Les travailleurs indépendants sont inquiets. La réforme prévue dans le prochain budget pour améliorer leurs droits à la retraite pourrait être rendue moins avantageuse que prévu afin de limiter son impact sur les finances publiques, selon leurs représentants. Ceux-ci ont décidé d’en appeler à la Première ministre.
Les paramètres envisagés par l’administration et notamment Bercy « limitent inévitablement la portée et l’intérêt de la réforme et sont autant d’éléments de frustration pour les indépendants », écrit Pierre Burban, secrétaire général à l’organisation patronale U2P, dans un courrier adressé à Elisabeth Borne à la mi-juin.
Inégalité avec les salariés
La frustration est d’autant plus grande que la réforme est attendue de longue date. Promise par le gouvernement lors de la présentation de la réforme des retraites en début d’année, elle avait déjà été évoquée lors du débat sur la retraite universelle en 2019-2020.
L’enjeu pour les indépendants est de mettre fin à une inégalité avec les salariés et d’améliorer leurs droits à la retraite. Car, à revenu net équivalent, les indépendants qui ont des assiettes de cotisations et contributions particulières, payent aujourd’hui plus de CSG (contribution sociale généralisée) que les salariés. En revanche, ils acquièrent moins de droits à la retraite sur la base de leurs cotisations.

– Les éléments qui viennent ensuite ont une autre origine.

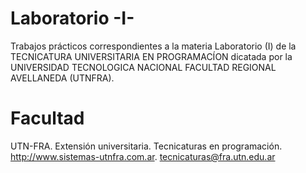 # Laboratorio -I-
Trabajos prácticos correspondientes a la materia Laboratorio (I) de la TECNICATURA UNIVERSITARIA EN PROGRAMACÍON dicatada por la UNIVERSIDAD TECNOLOGICA NACIONAL FACULTAD REGIONAL AVELLANEDA (UTNFRA).

# Facultad
UTN-FRA. Extensión universitaria. Tecnicaturas en programación. http://www.sistemas-utnfra.com.ar. tecnicaturas@fra.utn.edu.ar
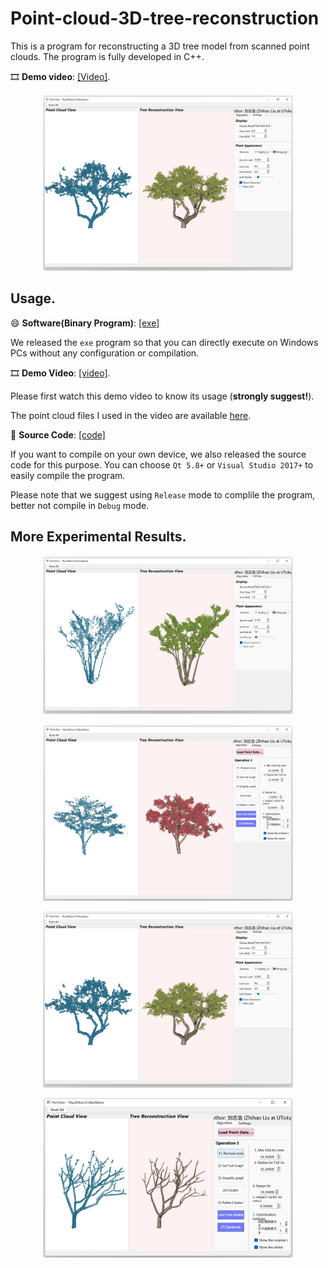 # Point-cloud-3D-tree-reconstruction

This is a program for reconstructing a 3D tree model from scanned point clouds. The program is fully developed in C++.

🎞️ **Demo video**: [[Video]](https://drive.google.com/file/d/1sX3tNEdxsmSTkAFL4GsnzzMajR-hw_qR/view?usp=sharing).

<p align="center">
<img src="https://github.com/RyuZhihao123/Point-cloud-3D-tree-reconstruction/blob/main/Fig_Peach.png" alt="Description" width="400"/>
</p>

## Usage.

😄 **Software(Binary Program)**: [[exe]](https://github.com/RyuZhihao123/Point-cloud-3D-tree-reconstruction/tree/main/TreeFromPoints_exe)

We released the ``exe`` program so that you can directly execute on Windows PCs without any configuration or compilation.

🎞️ **Demo Video**: [[video]](https://drive.google.com/file/d/1sX3tNEdxsmSTkAFL4GsnzzMajR-hw_qR/view?usp=sharing).

Please first watch this demo video to know its usage (**strongly suggest!**).

The point cloud files I used in the video are available [here](https://github.com/RyuZhihao123/Point-cloud-3D-tree-reconstruction/tree/main/Example_PointClouds).

📂 **Source Code**: [[code]](https://github.com/RyuZhihao123/Point-cloud-3D-tree-reconstruction/tree/main/TreeFromPoints_codes)

If you want to compile on your own device, we also released the source code for this purpose.
You can choose ``Qt 5.8+`` or ``Visual Studio 2017+`` to easily compile the program.

Please note that we suggest using ``Release`` mode to complile the program, better not compile in ``Debug`` mode.




## More Experimental Results.
<p align="center">
<img src="https://github.com/RyuZhihao123/Point-cloud-3D-tree-reconstruction/blob/main/Fig_Cercis.png" alt="Description" width="400"/>
</p>
<p align="center">
<img src="https://github.com/RyuZhihao123/Point-cloud-3D-tree-reconstruction/blob/main/Fig_Maple.png" alt="Description" width="400"/>
</p>
<p align="center">
<img src="https://github.com/RyuZhihao123/Point-cloud-3D-tree-reconstruction/blob/main/Fig_Peach.png" alt="Description" width="400"/>
</p>
<p align="center">
<img src="https://github.com/RyuZhihao123/Point-cloud-3D-tree-reconstruction/blob/main/Fig_default.png" alt="Description" width="400"/>
</p>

Les indépendants comptent donc sur une réforme du calcul de leurs contributions et de leurs cotisations sociales – pour payer moins de CSG. Leur niveau de prélèvement ne changerait cependant par car ils sont prêts en contrepartie à payer plus de cotisations retraites pour renforcer leurs droits.
L’idée défendue par le gouvernement en début d’année était que le changement de l’assiette sociale des indépendants profite notamment aux plus modestes. Sachant que pour faire mieux accepter la réforme des retraites, l’exécutif avait décidé de revaloriser les petites pensions des salariés. Le gouvernement promettait aussi de « simplifier » le calcul des cotisations et contributions sociales.
Manque à gagner pour les finances de l’Assurance Maladie
Reste que le changement de mode de calcul, via une refonte de l’assiette, aura en revanche un impact pour les finances publiques, avec une baisse de la CSG, qui finance notamment l’Assurance Maladie.
D’où le scénario qui a été présenté par Bercy et la direction de la Sécurité sociale aux indépendants. Il viserait à augmenter les cotisations maladie et pas seulement les cotisations retraites. En limitant l’augmentation des cotisations retraites et donc des droits associés, la réforme pourrait limiter le manque à gagner pour l’Assurance Maladie de 800 à 500 millions d’euros.
A Bercy, on indique que rien n’est tranché, l’équation pourrait donc être un peu différente in fine mais les indépendants redoutent déjà que la nouvelle donne soit moins séduisante qu’attendu.
« Il ne serait pas juste que l’argent [qui ne sera pas prélevé au titre de la CSG] soit réaffecté à des cotisations qui ne génèrent pas de droits », déplore Laurent Boulangeat, président de la commission des affaires sociales de l’U2P, qui s’est réunie lundi pour plancher sur le sujet.
Hausses des prélèvements
Autre sujet d’inquiétude : « Vous auriez un certain nombre d’indépendants, ceux avec les revenus les plus élevés, qui se retrouveraient avec un ensemble de prélèvement sociaux plus élevé qu’avant, ce qui n’est pas du tout le but de la manoeuvre », explique celui qui est aussi agent général. Cette hausse concernerait 10 % des indépendants et 20 % des professionnels libéraux (avocats, professionnels de santé etc.).
Lors des échanges avec les travailleurs indépendants, l’administration a par ailleurs évoqué une application de la réforme sur les revenus de 2025. L’U2P souhaiterait pour sa part que la réforme ne soit pas reportée à trop tard, même si « techniquement c’est compliqué », reconnaît Laurent Boulangeat.
Ces complexités alimentent en tous les cas les critiques sur la réforme. L’objectif d’avoir une réforme neutre qui n’augmente pas le niveau de prélèvements pour toutes les professions indépendantes et à tous les niveaux de revenus « est hors d’atteinte », estime l’Institut de la protection sociale, un groupe de réflexion consacré à la protection sociale dans une note à paraître ce mercredi.
Pour l’Institut, la proposition de réforme « mal née » ne coche « aucune des cases d’une plus grande lisibilité des prélèvements sociaux pour les indépendants ». Le groupe de réflexion propose de revoir seulement l’assiette de la CSG et la CRDS, mais avance aussi d’autres pistes de réformes. Il s’agirait par exemple de revenir sur les cotisations sociales sur les dividendes ou d’ajuster certains paramètres des contrats d’épargne permettant aux indépendants de préparer leur retraite (contrats Madelin).